Se dice que Dios es brasilero, no el Dios de la ternura de los
humildes, sino el Moloc de los amonitas que devora a sus hijos. Somos
uno de los países más desiguales, injustos y violentos del mundo.
Teológicamente vivimos en una situación de pecado social y estructural
en contradicción con el proyecto de Dios. Basta considerar lo que
ocurrió en las prisiones de Manaus, Rondônia y Roraima. Es pura
barbarie: la furia decapita, perfora los ojos y arranca el corazón.
No hay una violencia en Brasil. Estamos asentados sobre estructuras
histórico-sociales violentas, oriundas del genocidio indígena, del
colonialismo humillante y del esclavismo inhumano. Y no hay cómo superar
esas estructuras sin antes superar esta tradición nefasta.

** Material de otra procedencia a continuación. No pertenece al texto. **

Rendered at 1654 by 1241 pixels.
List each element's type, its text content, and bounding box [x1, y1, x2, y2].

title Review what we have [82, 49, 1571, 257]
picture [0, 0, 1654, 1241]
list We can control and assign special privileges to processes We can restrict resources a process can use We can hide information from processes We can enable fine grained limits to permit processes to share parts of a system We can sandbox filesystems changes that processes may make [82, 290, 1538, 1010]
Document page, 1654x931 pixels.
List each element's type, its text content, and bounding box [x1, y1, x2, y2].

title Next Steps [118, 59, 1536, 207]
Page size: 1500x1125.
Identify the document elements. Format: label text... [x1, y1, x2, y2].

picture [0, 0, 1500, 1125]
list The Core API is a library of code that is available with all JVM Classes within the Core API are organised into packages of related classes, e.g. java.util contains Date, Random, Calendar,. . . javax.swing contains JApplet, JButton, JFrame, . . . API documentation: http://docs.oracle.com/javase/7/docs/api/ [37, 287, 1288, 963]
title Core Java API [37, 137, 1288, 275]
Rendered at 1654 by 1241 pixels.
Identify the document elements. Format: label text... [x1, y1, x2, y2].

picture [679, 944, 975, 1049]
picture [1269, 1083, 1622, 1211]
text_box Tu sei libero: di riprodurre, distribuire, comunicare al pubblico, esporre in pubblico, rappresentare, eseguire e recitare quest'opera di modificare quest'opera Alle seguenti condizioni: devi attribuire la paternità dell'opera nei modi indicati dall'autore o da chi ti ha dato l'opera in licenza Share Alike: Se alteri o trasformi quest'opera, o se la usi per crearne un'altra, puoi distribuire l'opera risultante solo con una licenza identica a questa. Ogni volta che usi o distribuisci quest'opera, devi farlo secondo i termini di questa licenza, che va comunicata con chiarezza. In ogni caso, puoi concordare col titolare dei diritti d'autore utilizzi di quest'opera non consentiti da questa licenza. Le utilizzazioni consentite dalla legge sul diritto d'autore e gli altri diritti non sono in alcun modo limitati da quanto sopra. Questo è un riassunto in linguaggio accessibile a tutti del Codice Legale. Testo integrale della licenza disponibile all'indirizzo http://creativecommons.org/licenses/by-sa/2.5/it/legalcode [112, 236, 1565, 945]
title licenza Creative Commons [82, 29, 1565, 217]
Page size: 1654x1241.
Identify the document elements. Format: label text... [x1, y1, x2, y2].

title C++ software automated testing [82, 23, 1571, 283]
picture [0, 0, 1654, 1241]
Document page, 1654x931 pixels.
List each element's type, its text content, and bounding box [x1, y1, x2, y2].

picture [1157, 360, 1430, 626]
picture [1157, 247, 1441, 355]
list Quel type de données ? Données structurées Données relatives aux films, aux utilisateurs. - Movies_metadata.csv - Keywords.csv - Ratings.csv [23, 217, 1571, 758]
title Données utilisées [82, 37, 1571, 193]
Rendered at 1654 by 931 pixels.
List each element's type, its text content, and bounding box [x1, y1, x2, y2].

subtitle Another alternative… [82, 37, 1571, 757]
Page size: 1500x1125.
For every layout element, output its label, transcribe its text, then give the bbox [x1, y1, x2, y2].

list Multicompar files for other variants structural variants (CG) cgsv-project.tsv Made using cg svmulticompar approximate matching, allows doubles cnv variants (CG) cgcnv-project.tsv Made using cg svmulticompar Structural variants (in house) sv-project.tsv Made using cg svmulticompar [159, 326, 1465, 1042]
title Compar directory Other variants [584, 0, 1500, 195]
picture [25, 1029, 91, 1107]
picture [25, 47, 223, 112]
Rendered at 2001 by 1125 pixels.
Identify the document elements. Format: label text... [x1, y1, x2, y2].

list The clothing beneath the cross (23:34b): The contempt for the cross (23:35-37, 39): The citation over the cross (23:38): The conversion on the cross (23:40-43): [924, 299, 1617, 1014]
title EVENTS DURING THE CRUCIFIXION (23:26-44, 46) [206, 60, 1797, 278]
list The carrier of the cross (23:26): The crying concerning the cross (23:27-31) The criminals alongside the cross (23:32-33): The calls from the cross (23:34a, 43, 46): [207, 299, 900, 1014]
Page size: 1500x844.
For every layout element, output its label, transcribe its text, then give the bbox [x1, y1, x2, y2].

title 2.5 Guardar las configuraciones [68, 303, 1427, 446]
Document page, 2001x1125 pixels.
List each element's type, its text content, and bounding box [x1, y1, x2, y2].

¿Cómo hacerlo? Es un desafío que demanda una transformación colosal de
nuestras relaciones sociales. ¿Será posible todavía o estamos condenados
a ser un país paria? Veo que es posible, a condición de seguir, entre
otros, estos dos caminos elaborados desde abajo: la gestación de un pueblo, a partir de los movimientos sociales, y la instauración de una democracia social de base popular.